You missed my point entirely, which is that a deep change in thinking has to occur, in order not to be wasteful. France has strong wage regulations that guarantee good salaries and we still save money by reusing certain items and saving on energy. For example: most homes in America have water heaters that heat water 24/7, whereas in most of the UK and the European continent, home-owners save money by putting their boilers on timers, in order to save energy and money by only heating water when it's needed. We automatically have a conservative frame of mind when using things, whereas here my mind boggles when I see how much is bought, partially consumed and tossed away. When you've live elsewhere, it's scary. We need to teach kids that we need to be aware of our consumption. Ratchet down our expectations in daily life. Did we need that multi-story light-filled lounge on the visitors' side of the NIH clinical center? No, it's always half empty. But it sure is impressive for visitors and you can bet it cost a pretty penny.


Anonymous
Anonymous wrote:
Anonymous wrote:
Anonymous wrote:
Anonymous wrote:
Anonymous wrote:
Anonymous wrote:Funding for research grants from most of the NIH institutes is down to 5-10% of grants submitted. Many highly talented researchers with the potential to contribute major advances to science are already closing their research labs and finding new careers. Others who have been able to hold on are spending an inordinate amount of time perfecting their already outstanding grant applications to get into the funding range. This results in significant slowing down of their research programs.

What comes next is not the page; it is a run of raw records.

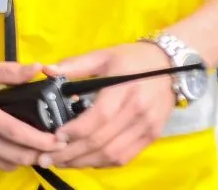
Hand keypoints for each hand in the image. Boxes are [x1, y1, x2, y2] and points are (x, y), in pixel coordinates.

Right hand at [0, 57, 63, 169]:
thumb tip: (38, 68)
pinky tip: (5, 151)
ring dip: (19, 159)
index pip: (16, 132)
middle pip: (12, 154)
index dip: (41, 140)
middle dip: (36, 154)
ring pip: (0, 164)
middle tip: (50, 147)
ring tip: (31, 150)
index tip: (59, 139)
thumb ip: (8, 71)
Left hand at [45, 42, 175, 167]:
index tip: (55, 137)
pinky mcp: (152, 136)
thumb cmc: (132, 58)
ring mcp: (147, 127)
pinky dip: (104, 162)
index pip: (100, 117)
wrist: (171, 65)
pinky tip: (86, 161)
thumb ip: (75, 64)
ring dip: (85, 162)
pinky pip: (126, 156)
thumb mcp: (103, 55)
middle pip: (103, 140)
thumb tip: (47, 70)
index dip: (76, 130)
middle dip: (72, 153)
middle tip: (47, 158)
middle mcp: (138, 112)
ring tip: (62, 163)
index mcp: (125, 89)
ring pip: (113, 153)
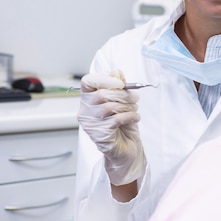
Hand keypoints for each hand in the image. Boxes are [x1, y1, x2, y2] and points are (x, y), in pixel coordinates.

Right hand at [77, 69, 145, 185]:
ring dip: (127, 106)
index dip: (104, 79)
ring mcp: (91, 124)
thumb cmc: (123, 125)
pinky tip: (135, 118)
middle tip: (135, 98)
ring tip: (134, 110)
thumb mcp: (122, 102)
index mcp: (88, 99)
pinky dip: (130, 116)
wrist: (127, 149)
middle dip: (123, 94)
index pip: (87, 82)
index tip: (120, 83)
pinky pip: (115, 119)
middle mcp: (85, 111)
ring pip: (108, 107)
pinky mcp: (100, 135)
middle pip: (101, 94)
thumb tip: (116, 70)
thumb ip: (118, 86)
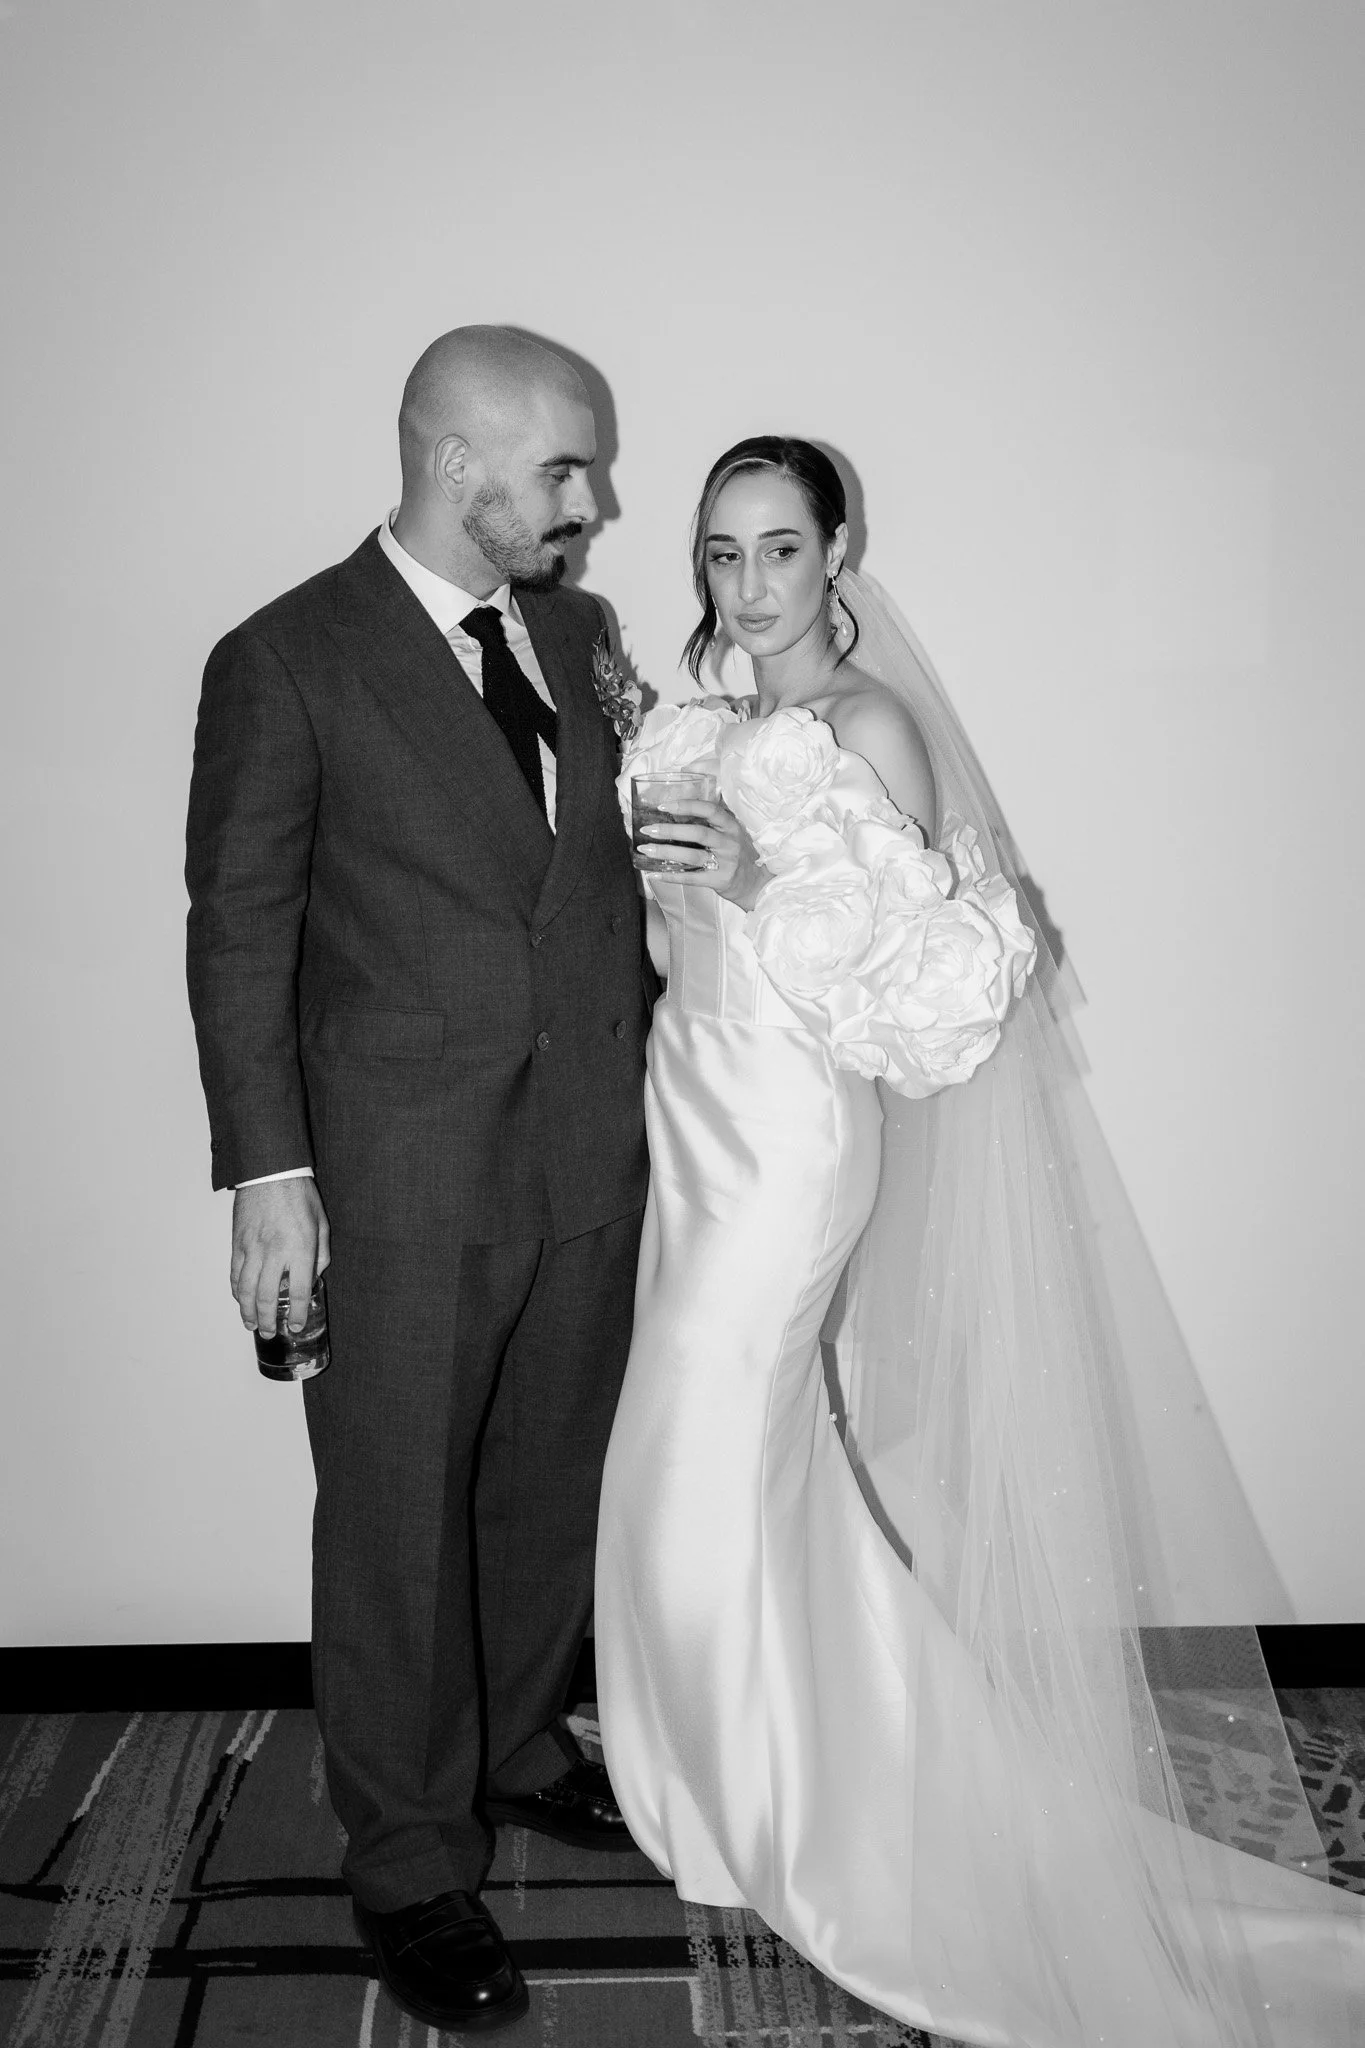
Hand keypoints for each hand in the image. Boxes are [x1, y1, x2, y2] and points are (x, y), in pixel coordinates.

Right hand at [231, 1179, 330, 1337]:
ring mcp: (252, 1249)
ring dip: (248, 1312)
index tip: (296, 1325)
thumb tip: (313, 1277)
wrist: (270, 1172)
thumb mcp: (321, 1224)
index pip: (300, 1291)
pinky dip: (237, 1291)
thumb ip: (319, 1255)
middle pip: (268, 1298)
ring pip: (246, 1290)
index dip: (298, 1313)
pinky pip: (235, 1274)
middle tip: (270, 1332)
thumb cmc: (299, 1196)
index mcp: (300, 1249)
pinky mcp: (238, 1243)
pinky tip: (241, 1301)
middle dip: (268, 1320)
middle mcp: (275, 1253)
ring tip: (252, 1325)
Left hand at [636, 798, 764, 913]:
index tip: (664, 806)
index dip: (686, 805)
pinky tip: (654, 874)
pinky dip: (671, 876)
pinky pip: (691, 878)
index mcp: (732, 826)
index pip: (709, 809)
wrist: (756, 883)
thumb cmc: (739, 855)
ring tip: (646, 850)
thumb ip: (714, 820)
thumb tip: (683, 806)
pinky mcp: (719, 880)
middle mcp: (730, 842)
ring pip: (692, 855)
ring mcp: (726, 862)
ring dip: (666, 852)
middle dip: (670, 830)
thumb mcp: (733, 833)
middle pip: (698, 832)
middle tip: (648, 829)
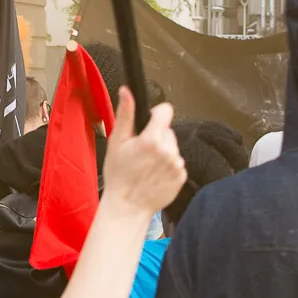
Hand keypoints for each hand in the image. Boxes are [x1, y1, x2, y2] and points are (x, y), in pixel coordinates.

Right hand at [101, 88, 185, 215]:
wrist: (127, 206)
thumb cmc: (119, 176)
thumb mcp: (116, 142)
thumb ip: (125, 114)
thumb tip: (127, 92)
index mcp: (151, 140)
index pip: (166, 111)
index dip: (156, 115)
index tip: (149, 123)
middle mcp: (168, 151)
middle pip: (167, 131)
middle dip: (156, 137)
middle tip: (141, 152)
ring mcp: (177, 165)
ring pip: (172, 147)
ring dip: (163, 152)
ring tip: (147, 165)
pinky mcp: (181, 177)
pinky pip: (177, 163)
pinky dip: (168, 166)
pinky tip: (154, 175)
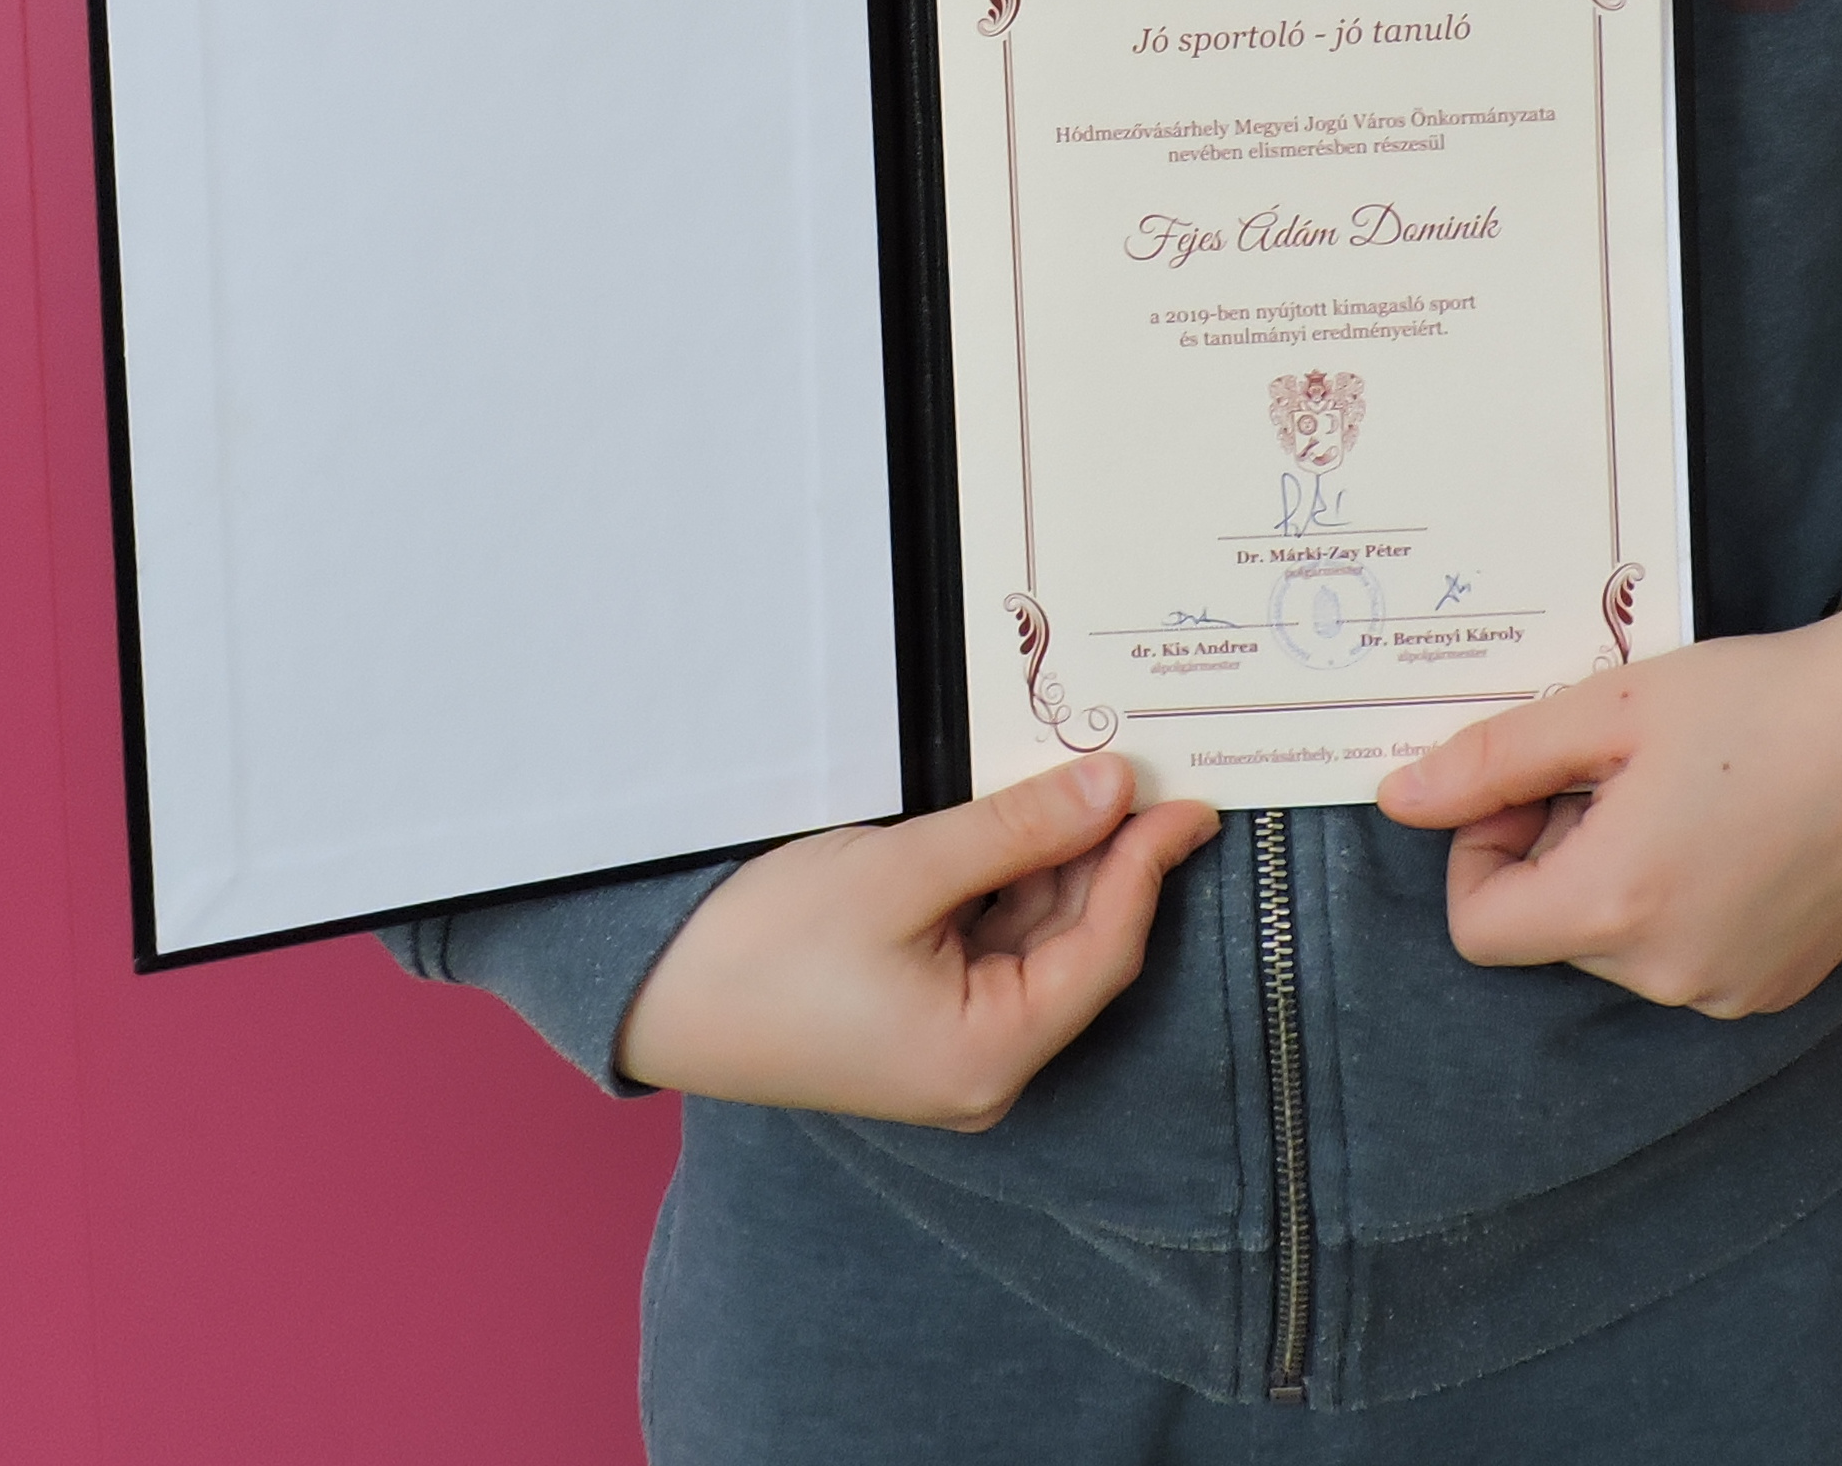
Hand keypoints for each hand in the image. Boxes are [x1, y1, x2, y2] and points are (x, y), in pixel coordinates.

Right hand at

Science and technical advancement in the US will soon be eclipsed by research in other countries (e.g. China) where funding is more generous. The US is loosing the competitive edge and any further reduction in the NIH budget will make this happen even faster.


and yet... so much research turns out to be garbage. cancer research using compromised cell lines. decades of research in social psychology crumbling before our eyes, neuroscience research widely inflated using incorrect statistics... and that's just stuff that has been checked.

Are you a scientist?


yes

Then you should know better that plenty of worthwhile research gets done through the NIH. Anyone can cherry-pick wasteful examples in each field. Throwing the baby out with the bathwater is the solution?



not saying this is the solution, but to run around like a headless chicken screaming "research! research" is not the solution either.

there clearly exist huge problems in research community - specifically, lack of viable research careers/academic for most phds and way too many bad papers - quantity over quality type. apart from a top 5% research superstars, most researchers are paid laughable wages. likes, nurses and accountants make significantly more money in many cases. in parallel, a great amount of worthless research is being published obscuring what is essential and valuable. the medieval model is not working any more. what is the solution i don't know.


Well you ladies have effectively convinced me to take the S out of STEM when encouraging my kid about potential school and career choices.